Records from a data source

-- Opening Marker --

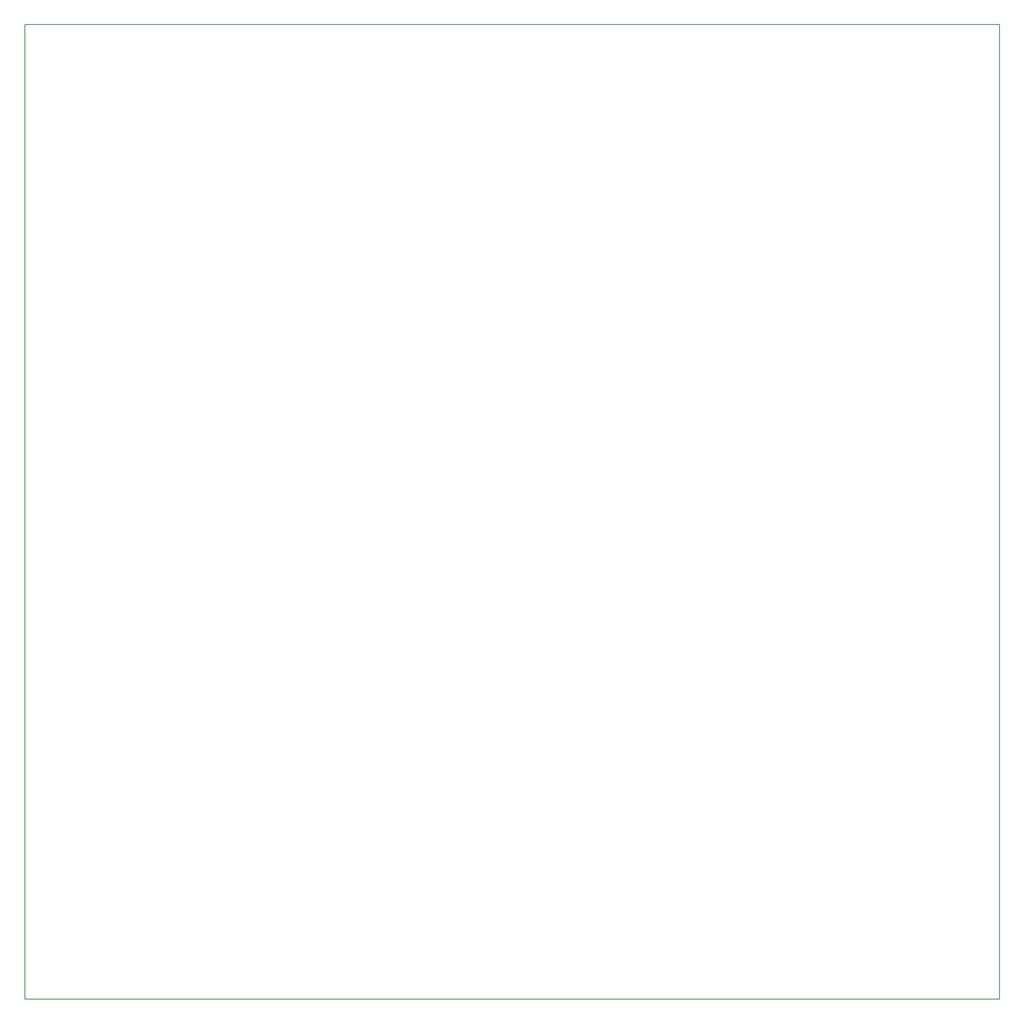
<source format=gm1>
G04 #@! TF.FileFunction,Profile,NP*
%FSLAX46Y46*%
G04 Gerber Fmt 4.6, Leading zero omitted, Abs format (unit mm)*
G04 Created by KiCad (PCBNEW 4.0.6) date 06/10/17 13:14:14*
%MOMM*%
%LPD*%
G01*
G04 APERTURE LIST*
%ADD10C,0.100000*%
%ADD11C,0.150000*%
G04 APERTURE END LIST*
D10*
D11*
X61722000Y-245872000D02*
X61722000Y-50292000D01*
X257302000Y-245872000D02*
X61722000Y-245872000D01*
X257302000Y-50292000D02*
X257302000Y-245872000D01*
X61722000Y-50292000D02*
X257302000Y-50292000D01*
M02*

</source>
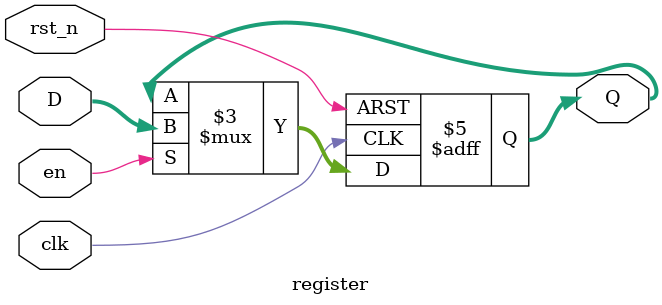
<source format=sv>

module register#(
    parameter int unsigned             WIDTH   = 32,
    parameter logic[WIDTH-1:0] RST_VAL = 'h0
)(
    input  logic clk,
    input  logic rst_n,
    input  logic en,
    input  logic[WIDTH-1:0] D,
    output logic[WIDTH-1:0] Q
);

always_ff @(posedge clk or negedge rst_n) begin
    if (~rst_n) begin
        Q <= RST_VAL;
    end else if (en) begin
        Q <= D;
    end
end

endmodule: register
</source>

-- Closing Marker --

*WORK ITEM*
Without including any picture, print all of the entries above exactly.

*SOLUTION FOR THIS TASK*
<source format=gm1>
G04 #@! TF.FileFunction,Profile,NP*
%FSLAX46Y46*%
G04 Gerber Fmt 4.6, Leading zero omitted, Abs format (unit mm)*
G04 Created by KiCad (PCBNEW 4.0.6) date 06/10/17 13:14:14*
%MOMM*%
%LPD*%
G01*
G04 APERTURE LIST*
%ADD10C,0.100000*%
%ADD11C,0.150000*%
G04 APERTURE END LIST*
D10*
D11*
X61722000Y-245872000D02*
X61722000Y-50292000D01*
X257302000Y-245872000D02*
X61722000Y-245872000D01*
X257302000Y-50292000D02*
X257302000Y-245872000D01*
X61722000Y-50292000D02*
X257302000Y-50292000D01*
M02*

</source>
<source format=sv>

module register#(
    parameter int unsigned             WIDTH   = 32,
    parameter logic[WIDTH-1:0] RST_VAL = 'h0
)(
    input  logic clk,
    input  logic rst_n,
    input  logic en,
    input  logic[WIDTH-1:0] D,
    output logic[WIDTH-1:0] Q
);

always_ff @(posedge clk or negedge rst_n) begin
    if (~rst_n) begin
        Q <= RST_VAL;
    end else if (en) begin
        Q <= D;
    end
end

endmodule: register
</source>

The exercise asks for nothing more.